Heads up: Jumia’s fourth-quarter report for 2020 will be released tomorrow and it’s something a lot of investors are looking forward to.
Jumia has moved from getting constant bashing in the media to becoming a darling of the stock market. Its stock market run in the last five months has been impressive and at one time, $JMIA traded at $67.
But ahead of results, share prices are down to $51 and depending on the results tomorrow, share prices may dip or rise. One thing investors will have their eye on will be the company’s losses.
One trend we’ve seen in the last three quarters is a reduction in the company’s losses, most of which has come from Jumia’s cutting ad spend and changing its business model. Another thing to keep an eye on is Gross Merchandise Value (GMV) - the total value of all goods sold on Jumia - which has reduced in the past year.
There’s a perfectly good explanation for this; with Jumia focusing on household items rather than big-ticket items like laptops and phones, GMV has fallen. But with revenue from its third-party marketplace increasing, a reduced GMV is not the most important metric to track.

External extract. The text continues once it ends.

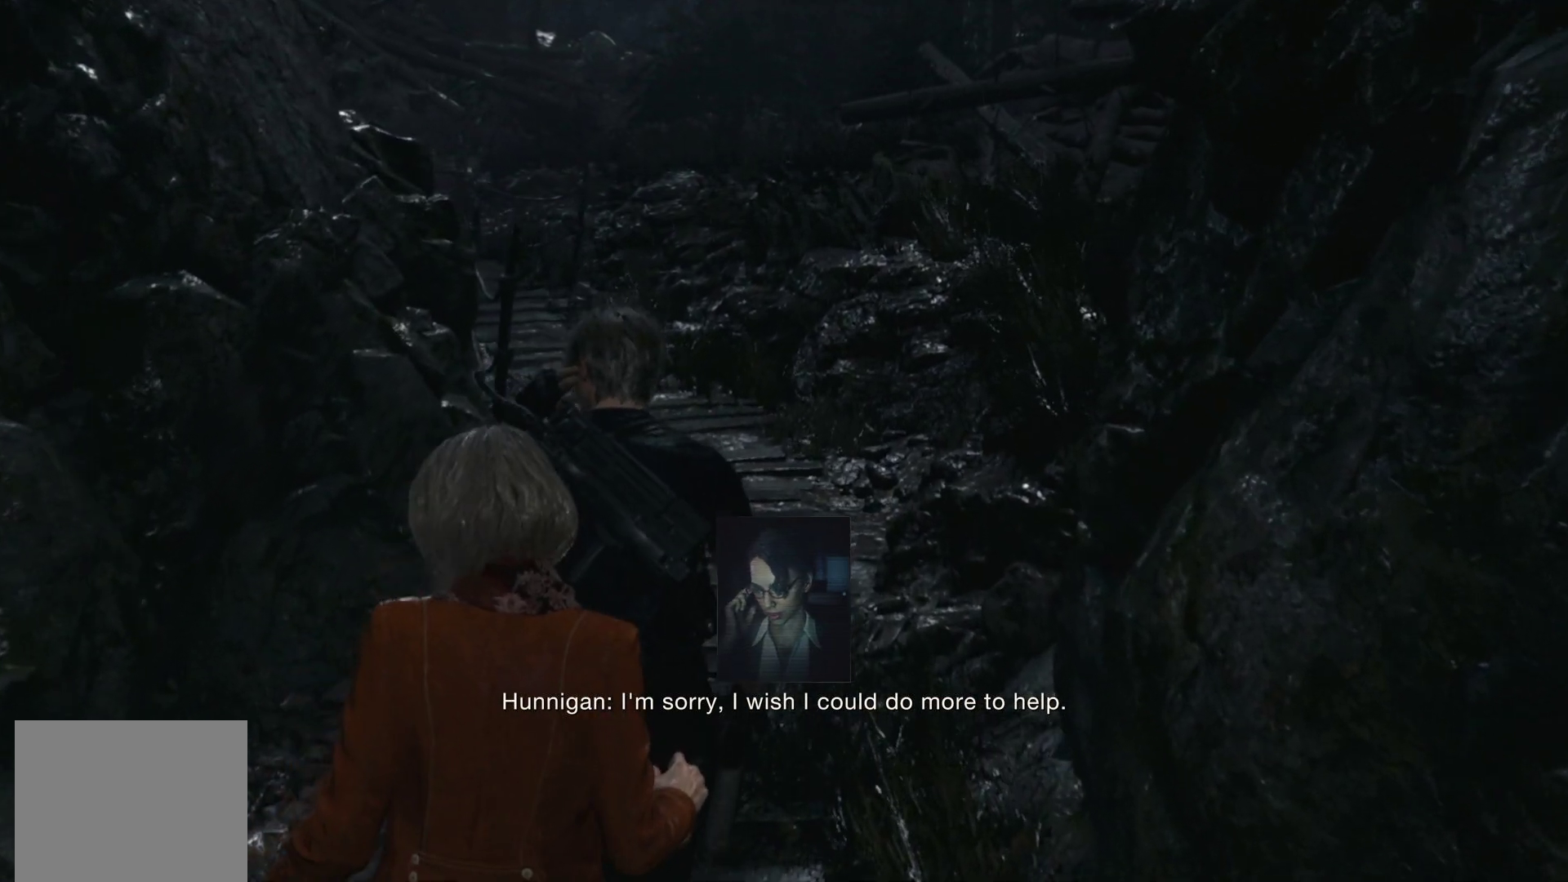
{"buttons": [], "left_stick": "up", "right_stick": "center", "events": []}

In Q3, Jumia’s gross profit after fulfilment expense reached $7.7m, compared to a loss of $2m in the third quarter of 2019. It was the first time the company recorded a gross profit after fulfilment (GPAF)
What we expect: Slightly higher GMV from Q3, reduced losses and more signs from GPAF that Jumia may one day be profitable.
Bonus: We’re also going to see Q4 reports from Opera this week so that’s something else to look forward to.